Top Web sites represented by a Tree Map


Luigi Cardarelli  lcardarelli1@alice.it


Project Overview

My project is a visualization  of the Top Web Sites over the world sorted in categories and subcategories and represented by a Tree map visualization.   My aim was to give to the users a visualization of the top web sites by a Tree map in a minimum amount of space, allowing the user to get information quickly by interaction, so this visualization permits rapid comparisons among the web sites too. In fact there are a few web sites reporting the top list of the web sites but always in a static form such as a list, they show these data primarily in a static way.  
For instance, one of the main information reported by my visualization is the website's rank. This data is encoded by the size of the box representing a website, or a sub category or a category and then it quickly pops out to the user.
The target audience is both professionals worker in Internet field, and common people interested in this kind of information. Moreover, considering that the top list web sites is a social index showing the preferences, trends and tastes of people over the world, it is a useful tool for social researches. For instance,  I have discovered  that Facebook website is the second popular website in my country (Italy), this fact astonished myself and it's an indicator of how social contacts are very important in Italy.


Visualization Approach

Data Acquisition:   I picked up all my data from Internet, my web site source is http://www.alexa.com/topsites that reports in a static way the top web sites just split in categories  and subcategories.
For the acquiring data phase it is necessary to acquire data from Internet in an automatically way for both reasons that there are too much data to pick up them manually, and due to the live nature of the data that could change daily.
To scrape data I employed  python and Beautiful Soup Library.  The aim of the scraping is to obtain a data file in a suitable format to be a data base for the code implementing the visualization.
The acquisition of data requires time (about 2-3 hours) because it's necessary to open many web sites to take all necessary data.

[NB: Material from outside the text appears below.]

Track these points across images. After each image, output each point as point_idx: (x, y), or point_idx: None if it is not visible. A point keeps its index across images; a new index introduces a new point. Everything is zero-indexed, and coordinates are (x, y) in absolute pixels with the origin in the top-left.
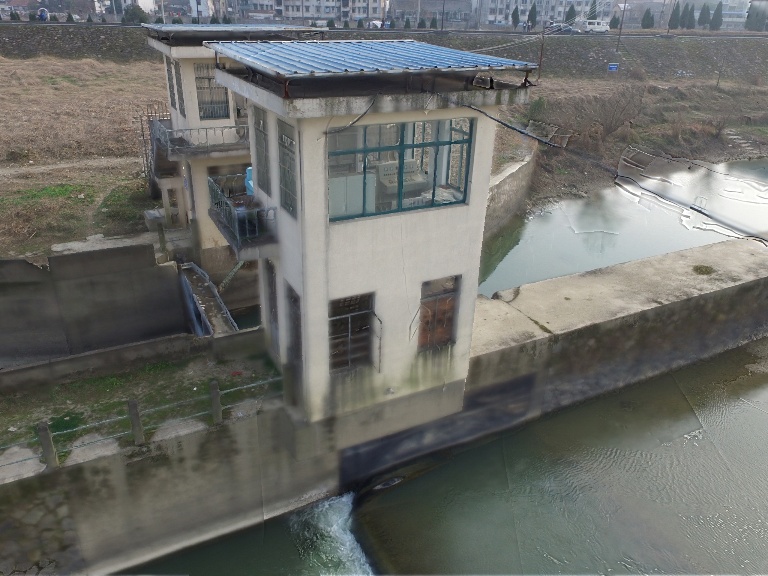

Data Representation: As I have above said the visual model is a Tree Map implemented by Processing application.
The top list of web sites are sorted in 12 main categories, each one contains until to 50 sub categories and each one contains the first 20 web sites following the rank.

Features of the Visualization: The tree map shows categories, subcategories and web sites like rectangles separated by white lines highlighting the boundaries of the boxes. Colors are used to show both differences and affinity among different boxes. When the user by the mouse is over a category or a subcategory it highlight itself like if it were under a light spot.
As a result of the hierarchical nature of the data, the rectangles representing categories contains subcategories and these contain web sites. By the interaction the user can surf through the different levels, opening or closing contents, zooming in and out.
In the WebSitesTreeMap the rank is encoded by the rectangle size at each level. The rank is a measure of web popularity, for instance the Google web site has rank 1 and so it has the larger rectangle. The sum of the web site ranks make the size of the sub category rectangle that contains them. The same principle for the subcategories inside a category. 

For each web site you can get these information:
Moreover:   A world map linked to the tree map shows these data:
A colored circle is located on each of the first (generally five) countries with  more website users. By color and circle's size is encoded the quantitative data of the percentage of users. However, also a bar chart reports the percentage of users for each one of the countries represented in the world map.

Interaction:  The user can interact with the visualization in easy ways: Mouse's rollover, button's mouses and keys.
Here below a detailed description of the commands to interact with the visualization:

Here below four screen shots ( small size) to show these options:


First screen shot, just run the program, shows the twelve main categories. The user begins his trip choosing by the muse one of them.  Specifically in this case the user is rolling over Science category, the category is highlighted.  The next screen shot will show the Science category just opened by a press on the left button mouse.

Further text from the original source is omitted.